PASSAGE PROVIDED:
Time for a Humidor at Chase Field
Once upon a time, the D-backs organization considered storing baseballs in a humidor at Chase Field. The year was 2010, and a mountain of data was available showing the drastic effect the Coors Field humidor had had on Rockies home games. Jerry Dipoto had taken over as interim GM after Josh Byrnes was fired on July 2, 2010, and as Nick Piecoro wrote at the time, Dipoto’s personal experience of trying to pitch at Coors Field impressed on him the potential importance of using a humidor like the one the Rockies had installed in 2002.
Even CEO Derrick Hall seemed open to the idea, calling Chase Field a “launching pad” and examining several ways to help make the run environment at Chase a little less drastic. In that same piece from Piecoro, he quotes Hall:
“We have very young pitching and it looks like that’s our future,” Hall said. “So why wouldn’t we tailor our ballpark to be an advantage there?”
Why wouldn’t they, indeed. In late September of that year, Kevin Towers was hired as GM. In February 2011, Piecoro reported that the humidor had been put on hold. Again from Hall:
“The decision hasn’t been made, but we have no focused on it this off-season,” Diamondbacks CEO Derrick Hall said. “With time running out, it doesn’t make sense to do it this off-season.”

GOALS:
A: Answer these questions from the Chase Field humidor article:
(i) In what year did the Rockies install their humidor?
(ii) What did Derrick Hall call Chase Field?
(iii) Who was hired as GM in late September 2010?
B: Reproduce the part of the Chase Field humidor article starting with "Time for a Humidor" and going on through "installed in 2002.".
C: Please carry on with the Chase Field humidor article from the point where it stops.

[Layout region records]

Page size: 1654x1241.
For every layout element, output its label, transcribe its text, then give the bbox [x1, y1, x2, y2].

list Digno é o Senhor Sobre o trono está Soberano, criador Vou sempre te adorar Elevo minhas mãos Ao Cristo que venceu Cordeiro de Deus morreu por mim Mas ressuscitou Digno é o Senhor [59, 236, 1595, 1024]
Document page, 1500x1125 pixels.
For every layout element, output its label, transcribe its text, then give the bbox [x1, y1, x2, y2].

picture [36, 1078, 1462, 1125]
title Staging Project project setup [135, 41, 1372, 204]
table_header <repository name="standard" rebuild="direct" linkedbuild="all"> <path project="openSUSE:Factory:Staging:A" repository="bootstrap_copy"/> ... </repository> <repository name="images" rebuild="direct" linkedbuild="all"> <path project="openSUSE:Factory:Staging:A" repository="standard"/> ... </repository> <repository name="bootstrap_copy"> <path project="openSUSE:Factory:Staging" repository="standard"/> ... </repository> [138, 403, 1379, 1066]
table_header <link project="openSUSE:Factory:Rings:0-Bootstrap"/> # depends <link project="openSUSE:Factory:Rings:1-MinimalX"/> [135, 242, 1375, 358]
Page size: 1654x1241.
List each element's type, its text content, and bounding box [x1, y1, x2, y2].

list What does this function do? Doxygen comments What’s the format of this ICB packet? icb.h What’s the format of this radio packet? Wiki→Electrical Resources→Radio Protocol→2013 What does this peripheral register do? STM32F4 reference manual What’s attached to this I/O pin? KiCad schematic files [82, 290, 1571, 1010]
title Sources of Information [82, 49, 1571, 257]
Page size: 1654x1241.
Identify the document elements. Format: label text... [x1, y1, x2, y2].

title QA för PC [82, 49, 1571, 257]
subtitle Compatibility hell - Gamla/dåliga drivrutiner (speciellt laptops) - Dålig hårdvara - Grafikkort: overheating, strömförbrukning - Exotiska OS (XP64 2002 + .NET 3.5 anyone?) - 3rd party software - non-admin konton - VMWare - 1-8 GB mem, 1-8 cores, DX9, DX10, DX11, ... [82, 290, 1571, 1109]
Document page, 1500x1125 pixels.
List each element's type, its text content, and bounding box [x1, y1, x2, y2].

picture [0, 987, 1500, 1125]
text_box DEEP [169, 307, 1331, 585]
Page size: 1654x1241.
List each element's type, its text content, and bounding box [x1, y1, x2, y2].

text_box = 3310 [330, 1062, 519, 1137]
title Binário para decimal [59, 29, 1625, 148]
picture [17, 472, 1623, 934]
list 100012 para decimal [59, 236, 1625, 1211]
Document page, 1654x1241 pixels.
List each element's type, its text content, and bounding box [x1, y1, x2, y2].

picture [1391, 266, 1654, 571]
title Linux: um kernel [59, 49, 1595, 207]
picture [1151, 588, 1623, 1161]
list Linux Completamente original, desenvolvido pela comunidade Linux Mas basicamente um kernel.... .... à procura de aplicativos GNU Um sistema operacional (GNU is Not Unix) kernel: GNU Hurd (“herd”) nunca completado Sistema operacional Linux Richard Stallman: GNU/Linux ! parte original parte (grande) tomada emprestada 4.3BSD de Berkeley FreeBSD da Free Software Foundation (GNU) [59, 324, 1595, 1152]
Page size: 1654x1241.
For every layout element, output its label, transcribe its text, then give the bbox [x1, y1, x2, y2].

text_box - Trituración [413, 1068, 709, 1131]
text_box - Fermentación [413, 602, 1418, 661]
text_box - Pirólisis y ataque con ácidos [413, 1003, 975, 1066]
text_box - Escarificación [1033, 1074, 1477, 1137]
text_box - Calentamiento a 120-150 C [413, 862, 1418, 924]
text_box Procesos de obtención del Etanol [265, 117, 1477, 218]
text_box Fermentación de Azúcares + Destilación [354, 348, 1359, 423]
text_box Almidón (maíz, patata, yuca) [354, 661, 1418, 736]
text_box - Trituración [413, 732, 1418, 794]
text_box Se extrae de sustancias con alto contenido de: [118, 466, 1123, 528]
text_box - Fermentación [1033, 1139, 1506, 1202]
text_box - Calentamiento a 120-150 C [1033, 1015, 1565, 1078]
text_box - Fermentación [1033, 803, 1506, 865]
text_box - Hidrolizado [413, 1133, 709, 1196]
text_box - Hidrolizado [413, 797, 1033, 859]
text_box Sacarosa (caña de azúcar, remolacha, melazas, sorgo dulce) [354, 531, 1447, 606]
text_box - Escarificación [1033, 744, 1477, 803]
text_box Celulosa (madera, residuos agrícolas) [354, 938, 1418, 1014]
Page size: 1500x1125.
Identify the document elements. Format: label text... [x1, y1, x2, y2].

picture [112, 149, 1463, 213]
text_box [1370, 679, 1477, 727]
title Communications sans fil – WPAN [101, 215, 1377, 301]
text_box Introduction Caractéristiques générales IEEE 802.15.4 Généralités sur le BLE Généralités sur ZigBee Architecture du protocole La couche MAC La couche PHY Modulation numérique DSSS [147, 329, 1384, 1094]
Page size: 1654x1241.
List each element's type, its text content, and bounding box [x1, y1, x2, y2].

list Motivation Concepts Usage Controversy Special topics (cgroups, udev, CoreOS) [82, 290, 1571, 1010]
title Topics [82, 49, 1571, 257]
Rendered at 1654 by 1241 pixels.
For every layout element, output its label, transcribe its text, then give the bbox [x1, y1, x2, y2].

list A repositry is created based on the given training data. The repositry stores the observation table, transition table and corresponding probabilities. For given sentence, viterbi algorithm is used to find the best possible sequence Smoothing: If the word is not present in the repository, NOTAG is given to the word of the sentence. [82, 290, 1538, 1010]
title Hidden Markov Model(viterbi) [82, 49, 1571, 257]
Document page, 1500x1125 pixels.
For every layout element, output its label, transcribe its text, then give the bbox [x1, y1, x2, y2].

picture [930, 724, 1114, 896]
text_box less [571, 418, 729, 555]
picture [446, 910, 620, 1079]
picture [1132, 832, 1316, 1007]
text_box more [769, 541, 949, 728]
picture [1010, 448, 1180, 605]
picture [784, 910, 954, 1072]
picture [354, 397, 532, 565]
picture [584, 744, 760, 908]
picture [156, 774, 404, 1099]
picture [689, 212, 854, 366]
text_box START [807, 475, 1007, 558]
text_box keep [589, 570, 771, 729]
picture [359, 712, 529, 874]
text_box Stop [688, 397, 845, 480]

TASK-BY-TASK OUTPUTS:
A:
(i) 2002
(ii) A "launching pad"
(iii) Kevin Towers

B:
Time for a Humidor at Chase Field
Once upon a time, the D-backs organization considered storing baseballs in a humidor at Chase Field. The year was 2010, and a mountain of data was available showing the drastic effect the Coors Field humidor had had on Rockies home games. Jerry Dipoto had taken over as interim GM after Josh Byrnes was fired on July 2, 2010, and as Nick Piecoro wrote at the time, Dipoto’s personal experience of trying to pitch at Coors Field impressed on him the potential importance of using a humidor like the one the Rockies had installed in 2002.

C:
In September, almost four years after his hiring, GM Kevin Towers was removed from his role, eventually leaving the organization. Other than Hall, all of the prominent members of the new front office were not around back in February 2011.
Maybe the first item on the next committee agenda should be re-evaluating whether a humidor would work after all.
Lessons from Coors Field
Although elevation has been a significant factor in the Coors Field hitting environment (the air is only 82% as thick there as at sea level), there isn’t much that can be done about that in Denver, short of installing a roof and airlocks or digging a mile-deep hole in the ground. One thing the Rockies could address was humidity.
Rawlings, the manufacturer of game balls for MLB, stores the balls at 70 degrees Fahrenheit and at 50% humidity. But most MLB cities have a higher average humidity than 50%; Denver’s is around 35% in the afternoons during baseball season. To fully neutralize the effect of the lower humidity, perhaps they would have matched what is normal across the league (in the 60s, although humidity typically dips in the afternoon/evening).
But, 50%. And that makes a difference. Dr. Alan Nathan is Professor Emeritus of Physics at the University of Illinois at Urbana-Champaign, and he’s took a close look at this phenomenon. For a more fulsome explanation of how this works, I recommend this Piecoro piece and a guest piece that Dr. Nathan did for Baseball Prospectus; if you really want to get down and dirty on the science, go to this article co-authored by Dr. Nathan and published in the American Journal of Physics.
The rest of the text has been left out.